• WHAT THE TASK REQUIRES
A copy is needed of each line in the records that has the word "Feature".
□ □ □
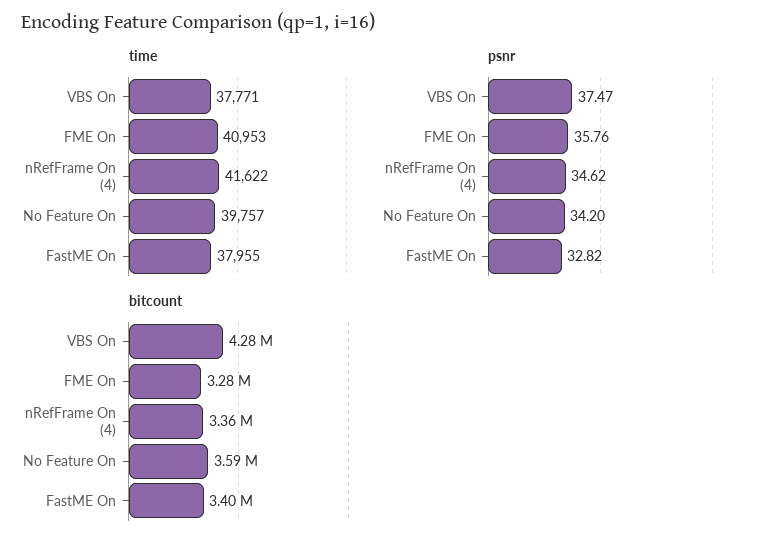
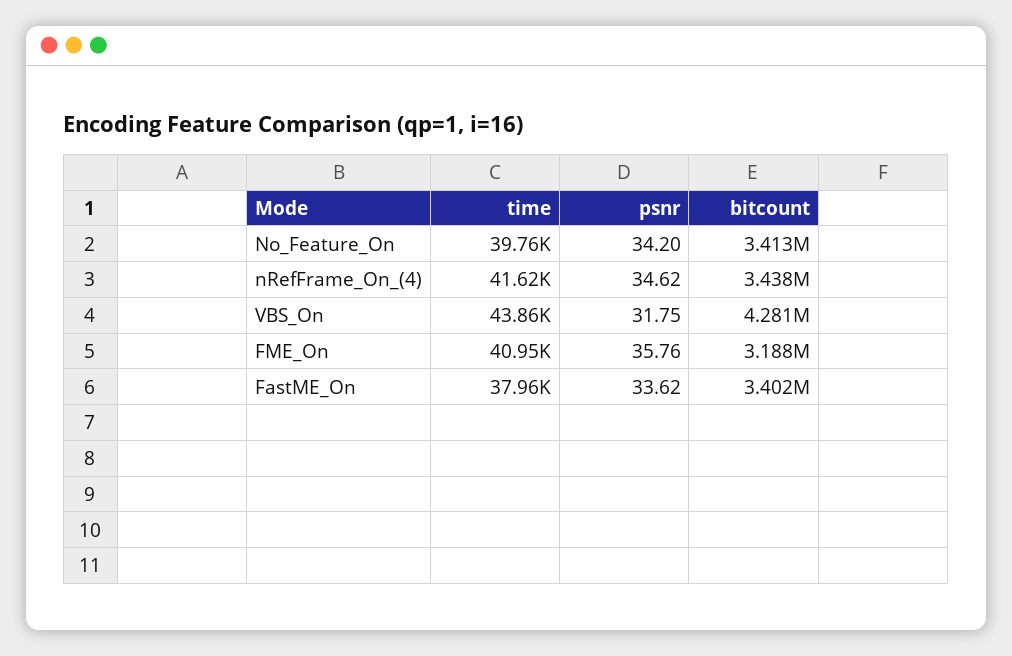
  {
    "time": {
-     "VBS On": 37771,
+     "VBS On": 43860,
      "FME On": 40953,
      "nRefFrame On (4)": 41622,
      "No Feature On": 39757,
      "FastME On": 37955
    },
    "psnr": {
-     "VBS On": 37.47,
+     "VBS On": 31.75,
      "FME On": 35.76,
      "nRefFrame On (4)": 34.62,
      "No Feature On": 34.2,
-     "FastME On": 32.82
+     "FastME On": 33.62
    },
    "bitcount": {
      "VBS On": 4281000,
-     "FME On": 3280000,
+     "FME On": 3188000,
-     "nRefFrame On (4)": 3360000,
+     "nRefFrame On (4)": 3438000,
-     "No Feature On": 3590000,
+     "No Feature On": 3413000,
      "FastME On": 3402000
    }
  }

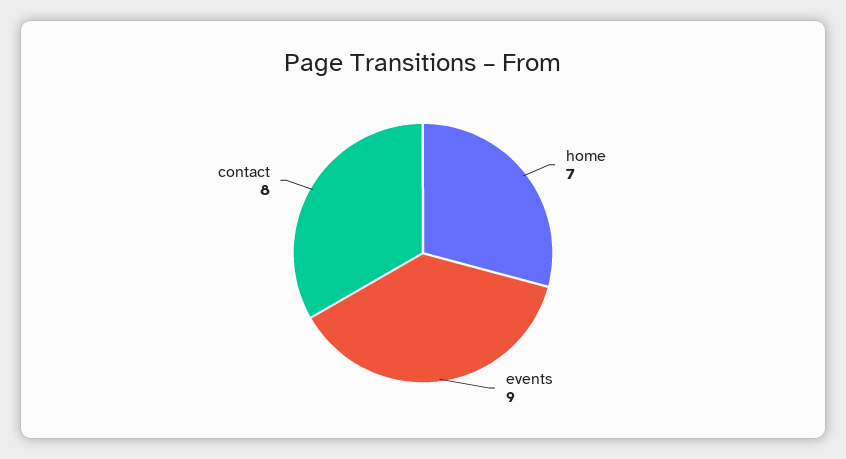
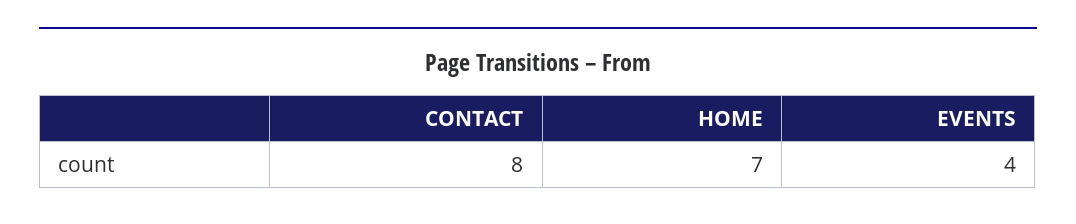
  {
    "home": 7,
-   "events": 9,
+   "events": 4,
    "contact": 8
  }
□ □ □
• SOLUTION FOR THIS PROBLEM
      "No Feature On": 39757,
      "No Feature On": 34.2,
-     "No Feature On": 3590000,
+     "No Feature On": 3413000,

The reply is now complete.